→ **Seitentext**

::::::::

“GUILLAUME TELL” - 23. März 2003

Rossinis letzte Oper ist eine echte Rarität und wurde seit 1932 nicht mehr an der Pariser Oper gegeben. Nicht nur in Frankreich, auch sonstwo, wird der “Tell” nicht viel gespielt. Seit der “Wiederentdeckung” (in einer Gründgens–Inszenierung) 1952 beim Maggio Musicale in Florenz (mit Tebaldi, Becchi und Baum, unter Mitropoulos oder Serafin), ist es auch nicht viel besser geworden. Vor fünfzehn Jahren gab es ein paar sehr gute Vorstellungen von “Tell” mit Lafont, Cuberli und Merritt im Théâtre des Champs Elysées. Und in Wien wurde “Tell” vor zwei Jahren in einer sehr schönen Besetzung, aber läppischen Inszenierung gebracht.

::::::::

→ **Datenauflistung**
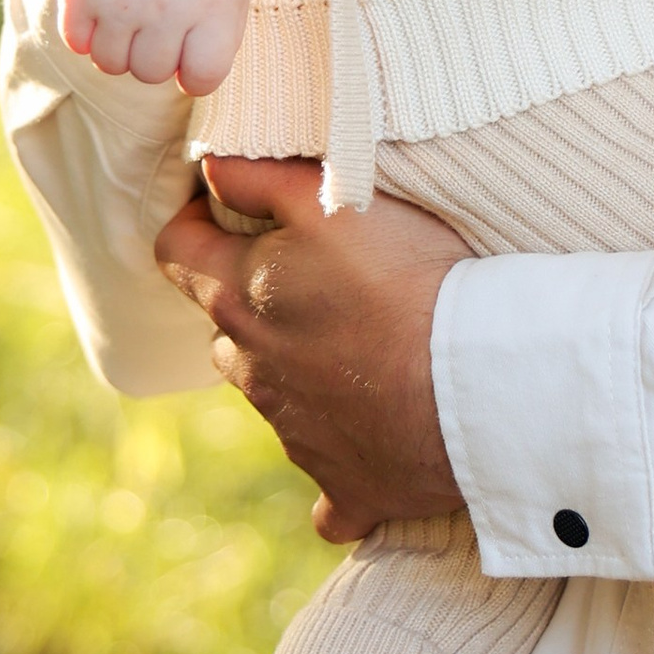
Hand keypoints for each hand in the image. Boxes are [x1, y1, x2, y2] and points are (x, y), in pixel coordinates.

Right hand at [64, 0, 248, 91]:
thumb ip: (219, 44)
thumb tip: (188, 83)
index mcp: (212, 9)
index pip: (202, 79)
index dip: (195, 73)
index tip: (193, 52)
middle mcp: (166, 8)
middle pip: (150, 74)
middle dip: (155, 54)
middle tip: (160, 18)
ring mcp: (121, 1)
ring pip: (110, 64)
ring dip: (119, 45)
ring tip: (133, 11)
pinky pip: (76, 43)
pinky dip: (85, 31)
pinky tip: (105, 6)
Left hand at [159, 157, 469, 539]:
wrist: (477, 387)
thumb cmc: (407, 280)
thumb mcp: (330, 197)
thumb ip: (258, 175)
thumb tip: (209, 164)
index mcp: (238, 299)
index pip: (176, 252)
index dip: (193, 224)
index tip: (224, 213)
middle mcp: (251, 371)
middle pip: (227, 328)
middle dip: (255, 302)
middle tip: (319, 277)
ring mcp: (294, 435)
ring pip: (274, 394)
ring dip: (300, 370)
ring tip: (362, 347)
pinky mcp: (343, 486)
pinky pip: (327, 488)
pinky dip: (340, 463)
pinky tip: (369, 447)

::::::::

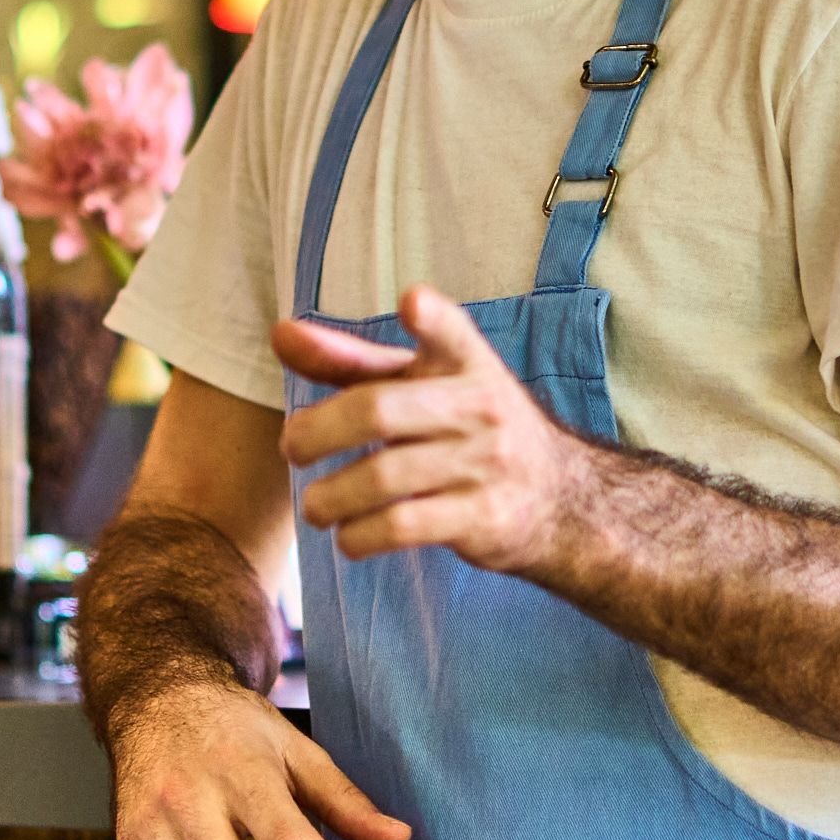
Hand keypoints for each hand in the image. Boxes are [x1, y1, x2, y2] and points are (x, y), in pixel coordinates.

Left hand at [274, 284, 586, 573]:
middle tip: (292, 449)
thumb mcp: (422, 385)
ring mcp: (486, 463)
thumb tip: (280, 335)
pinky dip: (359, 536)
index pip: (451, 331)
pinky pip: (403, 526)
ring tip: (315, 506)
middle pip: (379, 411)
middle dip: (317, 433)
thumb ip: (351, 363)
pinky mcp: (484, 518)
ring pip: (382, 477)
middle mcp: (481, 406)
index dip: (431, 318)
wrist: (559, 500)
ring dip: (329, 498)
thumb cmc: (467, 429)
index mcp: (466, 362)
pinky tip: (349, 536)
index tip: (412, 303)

::::::::

→ **Arbeitsauftrag**
Beantworte anhand des Seitentextes oben:
(a) Seit welchem Jahr wurde Rossinis letzte Oper nicht mehr an der Pariser Oper gegeben?
(b) In welchem Theater gab es vor fünfzehn Jahren sehr gute Vorstellungen von „Tell“?
(c) Wie wird die Inszenierung in Wien bezeichnet?

→ **Antwortfeld**
(a) Seit 1932.
(b) Im Théâtre des Champs Elysées.
(c) Als läppisch.